Page 77 of Killer on the First Page
The wheels in Miranda’s head were turning. Inez had reinvented herself. They all had...
“Kane Hamady’s real name was Nigel,” Miranda said. “He was British. That’s why his voice changed when he locked himself inside the reading room, trying to solve the riddle. Under the stress of the moment, his original accent emerged.”
“It started as an exercise in voice and POV,” said Cephus. “But it took over their lives. Ross was always playing with people’s lives. We were like characters in a story orchestrated for his own amusement.” His smile turned cruel. “Officer, I don’t know who killed Kane or Fairfax, but I can tell you who’s next.”
“And who might that be?”
He tapped a finger on one of the faces in the photograph: Penny Fenland.

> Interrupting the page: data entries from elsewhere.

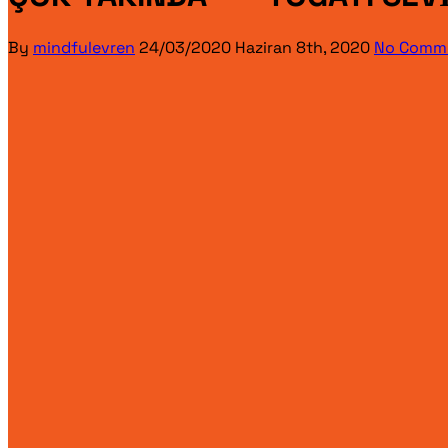
By
mindfulevren
24/03/2020
Haziran 8th, 2020
No Comm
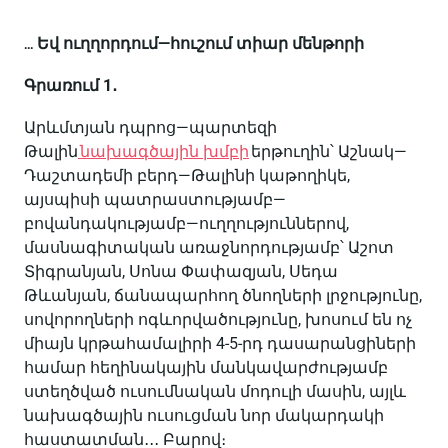
․․․
Եվ
ուղղորդում
—
հուշում
տիար
մենթորի
Գրառում
1
․
Արևմտյան
դպրոց
—
պարտեզի
Թալին
նախագծային
խմբի
երթուղին՝
Աշնակ
—
Դաշտադեմի
բերդ
—
Թալինի
կաթողիկե
,
այսպիսի
պատրաստությամբ
—
բովանդակությամբ
—
ուղղություններով
,
մասնագիտական
առաջնորդությամբ՝
Աշոտ
Տիգրանյան
,
Սոնա
Փափազյան
,
Սեդա
Թևանյան
,
ճանապարհող
ծնողների
լրջությունը
,
սովորողների
ոգևորվածությունը
,
խոսում
են
ոչ
միայն
կրթահամալիրի
4-5-
րդ
դասարանցիների
համար
հեղինակային
մանկավարժությամբ
ստեղծված
ուսումնական
մոդուլի
մասին
,
այլև
նախագծային
ուսուցման
նոր
մակարդակի
հաստատման
․․․
Բարով։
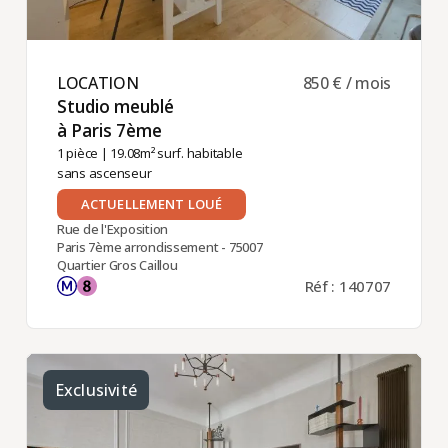
LOCATION ​
850 € / mois
Studio meublé
à Paris 7ème ​
1 pièce
| 19.08m² surf. habitable
sans ascenseur
ACTUELLEMENT LOUÉ
Rue de l'Exposition
Paris 7ème arrondissement - 75007
Quartier Gros Caillou
Réf : 140707
Exclusivité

“I’ll be drawing an X through her soon enough, I suppose.”
“And why is that?” Ned asked, voice flat. Killers often telegraphed their intentions.
Cephus leaned back on a terse smirk. “Because she knows too much. In any circle of friends, some will always be closer than others.Kane, Fairfax, and Penny? They were thick as thieves. Look how near they’re sitting to each other in this photo, practically in each other’s laps, limbs hooked in limbs, fingers entwined. Look at how Inez is off to one side, barely part of it, on the outside looking in. Kane was always dismissive of Inez for the freak she was. As for Ray Valentine and myself, we began as friends, good friends—best friends, even—until Ray betrayed me.”
“And Wanda Stobol?”
A shrug. “She wasn’t close to any of us. But unlike Inez, she didn’t care. Couldn’t make it as an adult author, chose the children’s route instead.”
Ned pointed out, “Be that as it may, Ms. Stobol has been published. Successfully, too. But you never were, were you, Mr. Kudarc-Vesztes? That must rankle. Seems if a fellow was looking for motive, that’s where he’d start.”
“Please,” he said, his voice splintered with ice. “Call me Cephus.”
“Kane Hamady, aka Nigel—he really was a III!” said Miranda. “Nigel Hawthorne III. Fairfax DePoy, meanwhile, was just an unnumbered kid from Jersey named Frankie. Kane and Fairfax—or rather, Nigel and Frankie—swapped lives!”
“That’s exactly right,” said Cephus.
“When did it sour? When did they cross the line to become mortal enemies?”
The janitor balked at this. “Enemies? They were never enemies.”
The news was like a thunderclap. In that moment, everything made sense: the locked door, the open transom, the creases in the page.
“We have to go back!” she cried.
“Where?” Ned wanted to know.
“To the Murder Store!”
But Ned refused to be hurried. He first took down Cephus’s statement on his whereabouts last night. It was a plausible alibi, thoughone that would need checking: Cephus had left the reception early to be on custodial duty for a local ladies’ social do, which ran late, as they always did (no one drank like the Tillamook Ladies Cultural Society). He’d locked up after they left. Witnesses would attest to that.
Only then did Ned allow himself to be pushed along by Miranda.
“We’re not exiting through the side door,” he admonished. “We’ll take the lobby like normal people. And anyway, Andrew is meeting me out front.”
Chapter Twenty
Melvin “J”
Ned Buckley escorted Miranda out of the Opera House via the main doors, securing the lock behind them and then stepping out into the clear, cold sunlight of the inner harbor. The air had the crispness of an apple being bitten. Miranda took a deep, satisfying breath. But before she could put her thoughts in order, she was accosted.
“Wait! I need to speak to you.” Scoop Bannister, jaywalking with impunity, ran across Harbor Road toward them, waving her notepad like a semaphore.
Damn paparazzi!
“No comment!” said Miranda, striding away, chin up.
But Scoop wasn’t interested in her. Unbeknownst to Miranda, the publicist Sheryl Youngblut was cutting across from the opposite direction. That was who the reporter was trying to intercept.